On 27/04/2013 18:41, Dan Tenenbaum wrote:
> On Fri, Apr 26, 2013 at 3:00 PM, Joseph Viviano <vivianoj at yorku.ca> wrote:
>> Hello, my apologies for the sloppy post.
>>
>> You can find a sample dataset here: https://www.dropbox.com/sh/p1od9e4vx8ky66a/igt2OkNDbQ
>>
>> And the code I ran was essentially:
>>
>> data       <- read.csv("subsample.csv",header=FALSE)
>> itemLabels <- t(read.csv("labels.csv", header=FALSE)) #read in and transpose
>> timePoints <- 1:24                                    #number of timepoints
>> BHC_OUT    <- bhc(data,itemLabels,timePoints,"time-course",verbose=TRUE,numThreads=8)
>>
>> This is where it completely locks up. Also, note that I get the same result with multiple permutations of the bhc command, and that this occurs on multiple versions of R for me (including the latest releases).
>>
>
> Thanks. It does appear to use increasing amounts of CPU and memory.
> I'm cc'ing the BHC maintainer.
> Dan
>
>
>> I should note that I have demeaned and variance normalized all time series before entering them into bhc, if that makes a difference.
--------------------------------
• _SET OF TASKS_:
1. Using the BHC thread, decide whether each statement is supported: (a) the code passes 1:24 as the time points; (b) the problem appears on only one version of R; (c) Dan observes growing CPU and memory use. For each, answer yes or no and quote the deciding words.
2. Reproduce the part of the BHC thread between "On 27/04/2013 18:41, Dan" and "the latest releases).", inclusive.
The data below come from a separate source.

• _DATA EXCERPT_:
--------------------------------
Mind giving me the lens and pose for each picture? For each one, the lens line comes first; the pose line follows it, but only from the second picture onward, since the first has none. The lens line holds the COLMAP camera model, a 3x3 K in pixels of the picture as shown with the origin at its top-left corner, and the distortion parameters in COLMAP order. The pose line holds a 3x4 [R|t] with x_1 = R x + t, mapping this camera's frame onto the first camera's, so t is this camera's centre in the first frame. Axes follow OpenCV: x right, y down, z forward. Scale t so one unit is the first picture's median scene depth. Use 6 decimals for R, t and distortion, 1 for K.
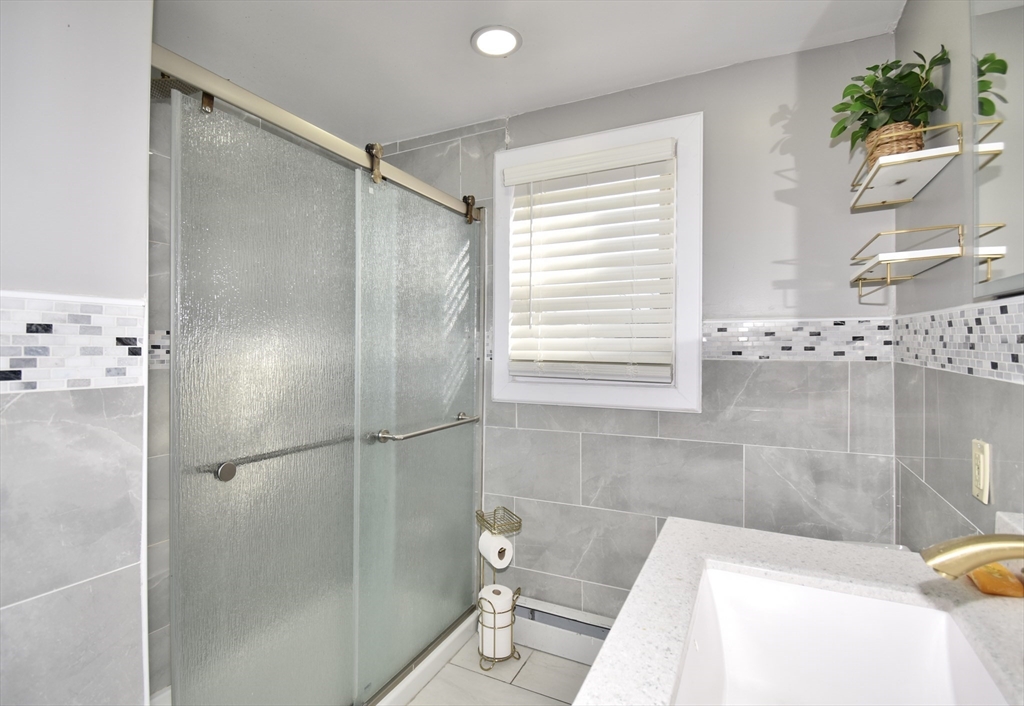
lens RADIAL K [[495.1, 0, 508.6], [0, 495.1, 354.0], [0, 0, 1]] dist [0.024235, -0.027704]
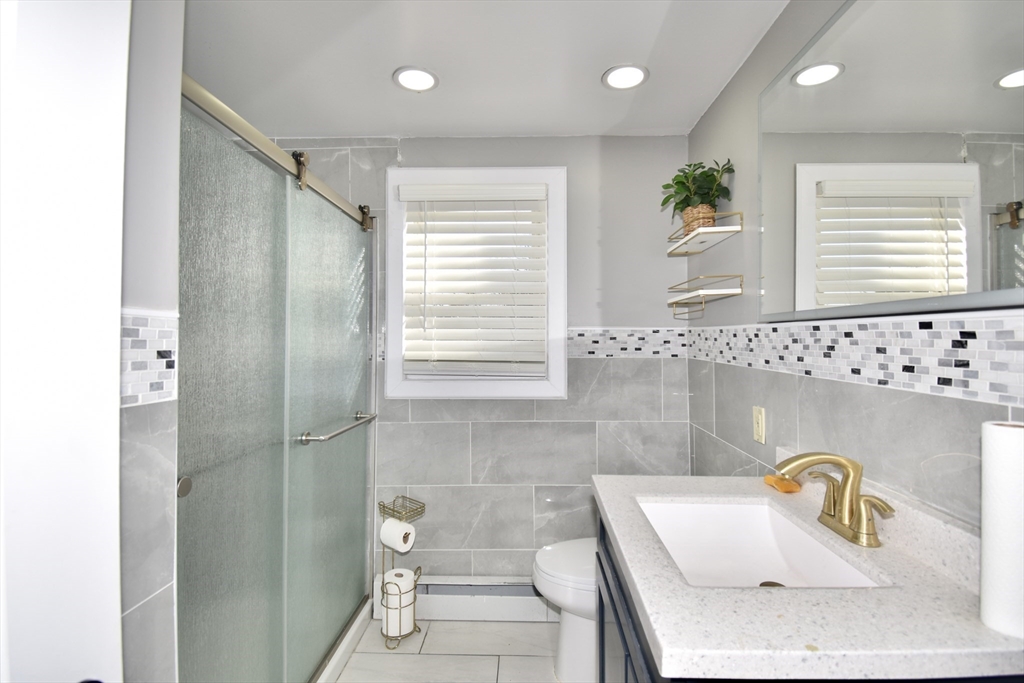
--------------------------------
• _TASK-BY-TASK OUTPUTS_:
1.
(a) Yes: "timePoints <- 1:24"
(b) No: "this occurs on multiple versions of R for me (including the latest releases)"
(c) Yes: "It does appear to use increasing amounts of CPU and memory."

2.
On 27/04/2013 18:41, Dan Tenenbaum wrote:
> On Fri, Apr 26, 2013 at 3:00 PM, Joseph Viviano <vivianoj at yorku.ca> wrote:
>> Hello, my apologies for the sloppy post.
>>
>> You can find a sample dataset here: https://www.dropbox.com/sh/p1od9e4vx8ky66a/igt2OkNDbQ
>>
>> And the code I ran was essentially:
>>
>> data       <- read.csv("subsample.csv",header=FALSE)
>> itemLabels <- t(read.csv("labels.csv", header=FALSE)) #read in and transpose
>> timePoints <- 1:24                                    #number of timepoints
>> BHC_OUT    <- bhc(data,itemLabels,timePoints,"time-course",verbose=TRUE,numThreads=8)
>>
>> This is where it completely locks up. Also, note that I get the same result with multiple permutations of the bhc command, and that this occurs on multiple versions of R for me (including the latest releases).